Als Autodidakt tief beeindruckt von den geistesgeschichtlichen und technischen Errungenschaften der Menschheit, widmet sich seine figurative Ideenkunst – zumal in seinen hervorragenden Plakaten von einem kritischen Optimismus geleitet – den Beziehungen von Natur, Mensch und Kultur in ihren Spiegelungen in Mythos, Geistesgeschichte, Sport und Technik. Nach den Erschütterungen des Zweiten Weltkriegs erscheint Ernis Hang zur plakativen Allegorie ebenso obsolet wie sein Verharren auf figurativer Virtuosität; dieser doppelten Unzeitgemässheit gesellt sich zudem die ideologische Ablehnung des «kommunistischen» Künstlers durch das lokale und nationale Bürgertum der Wirtschaftswunderzeit. Auch die seit Anfang der 1960er Jahre wachsende Akzeptanz beim breiten Publikum beziehungsweise bei internationalen Auftraggebern vermag die anhaltende Verachtung der Kunstkritik nicht auszuräumen; im Gegenteil: da Ernis Plakativität der Inhalte und Prägnanz des künstlerischen Ausdrucks nicht zuletzt unter der Quantität des Werkausstosses zu leiden beginnen, sich komplexe humanistische Themen oft auf Bildungszitate und die Beherrschung der künstlerischen Mittel zunehmend auf Virtuosität reduzieren, glauben sich Kunstkritik und -wissenschaft umso mehr darin bestärkt, sich mit ein paar hämisch hingeworfenen und immer wiederholten Sentenzen aus der Verantwortung ziehen zu dürfen.
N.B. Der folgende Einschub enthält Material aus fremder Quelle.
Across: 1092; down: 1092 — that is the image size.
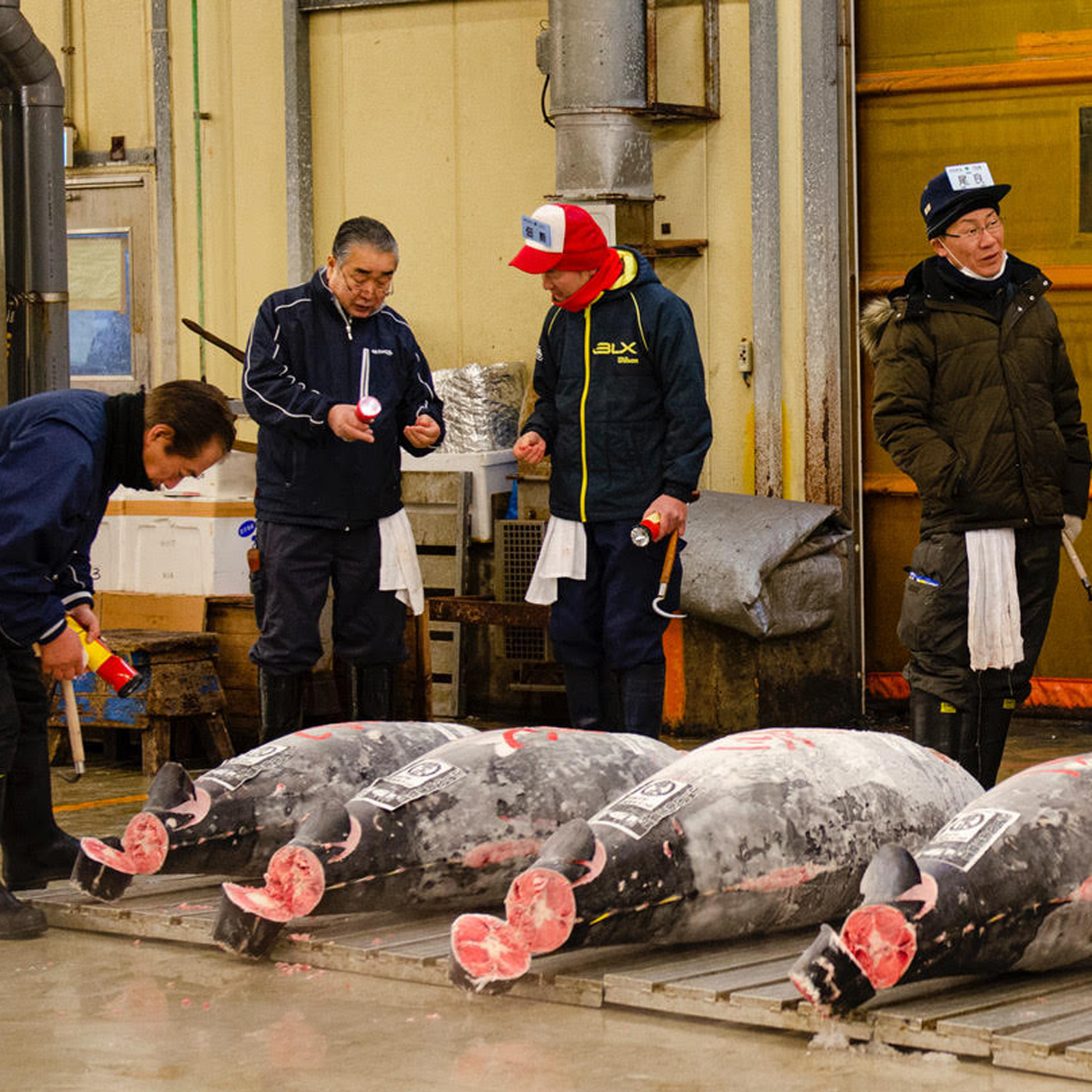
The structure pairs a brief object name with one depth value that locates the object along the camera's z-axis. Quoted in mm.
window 10125
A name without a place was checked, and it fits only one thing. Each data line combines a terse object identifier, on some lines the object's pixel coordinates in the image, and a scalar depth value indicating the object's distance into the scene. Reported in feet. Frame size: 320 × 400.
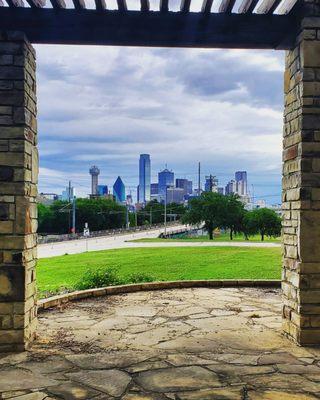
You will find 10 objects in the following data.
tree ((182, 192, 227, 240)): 171.83
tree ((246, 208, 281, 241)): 181.06
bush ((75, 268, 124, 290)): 28.32
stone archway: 15.99
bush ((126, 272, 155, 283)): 30.91
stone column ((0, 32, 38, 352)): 15.96
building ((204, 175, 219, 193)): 242.21
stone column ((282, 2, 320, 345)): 16.05
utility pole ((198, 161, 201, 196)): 247.91
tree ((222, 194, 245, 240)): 174.50
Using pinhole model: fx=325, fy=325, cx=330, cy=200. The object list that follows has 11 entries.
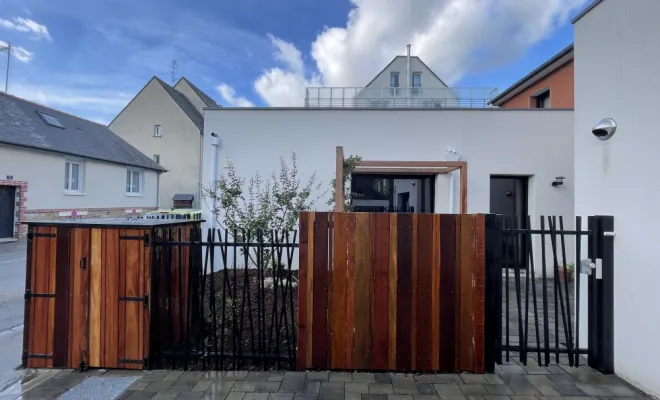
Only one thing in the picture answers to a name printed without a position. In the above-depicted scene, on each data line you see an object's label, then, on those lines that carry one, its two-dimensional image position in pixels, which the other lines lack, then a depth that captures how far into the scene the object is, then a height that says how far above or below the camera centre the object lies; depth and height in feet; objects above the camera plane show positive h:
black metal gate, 9.04 -2.22
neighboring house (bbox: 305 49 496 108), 31.48 +11.77
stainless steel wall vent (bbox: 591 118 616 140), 9.18 +2.35
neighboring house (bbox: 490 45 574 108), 28.07 +12.53
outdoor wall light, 21.30 +1.93
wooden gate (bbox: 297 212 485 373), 8.92 -2.31
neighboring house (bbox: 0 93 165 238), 40.09 +5.29
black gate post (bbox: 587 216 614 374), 9.04 -2.37
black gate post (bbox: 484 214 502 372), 9.02 -2.27
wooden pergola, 17.62 +2.54
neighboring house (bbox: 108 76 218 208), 70.03 +15.86
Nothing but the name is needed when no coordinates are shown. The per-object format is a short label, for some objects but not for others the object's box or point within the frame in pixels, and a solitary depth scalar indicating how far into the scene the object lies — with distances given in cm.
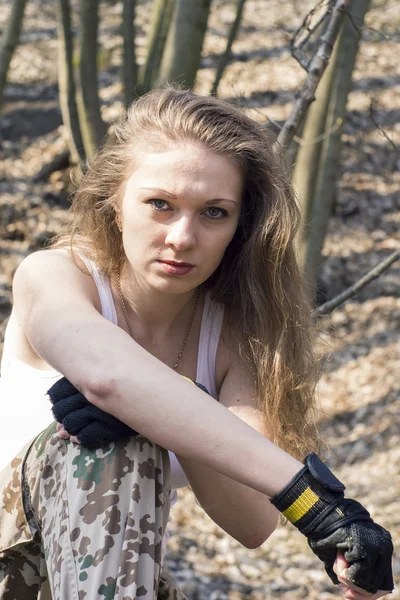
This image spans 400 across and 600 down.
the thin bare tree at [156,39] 538
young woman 194
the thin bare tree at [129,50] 534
Seit den 1940er Jahren hat man sich tatsächlich kaum ernsthaft mit dem Phänomen Erni befasst – wohl einem der kunsthistoriografisch wie -soziologisch interessantesten Themen der Schweizer Kunst im 20. Jahrhundert überhaupt. Für die Tatsache, lange Zeit in keinem Schweizer Museum angemessen repräsentiert zu sein, kann sich Erni selbst dank seines kommerziellen Erfolgs mit der Errichtung seines eigenen Museums zwar breitenwirksam, aber doch nur vordergründig revanchieren. Jean-Christophe Ammann, der dem Künstler 1972 und 1976 zwei grosse Retrospektiven einrichtet, fasst bereits 1972 das Dilemma der Erni-Rezeption in folgende Worte: «Das Verständnis für das Werk von Hans Erni steht unter dem unglücklichen Vorzeichen eines ständigen Vergleichs mit einer Kunst, deren wesentliches Merkmal [...] darin besteht, sich selbst stets in Frage zu stellen.»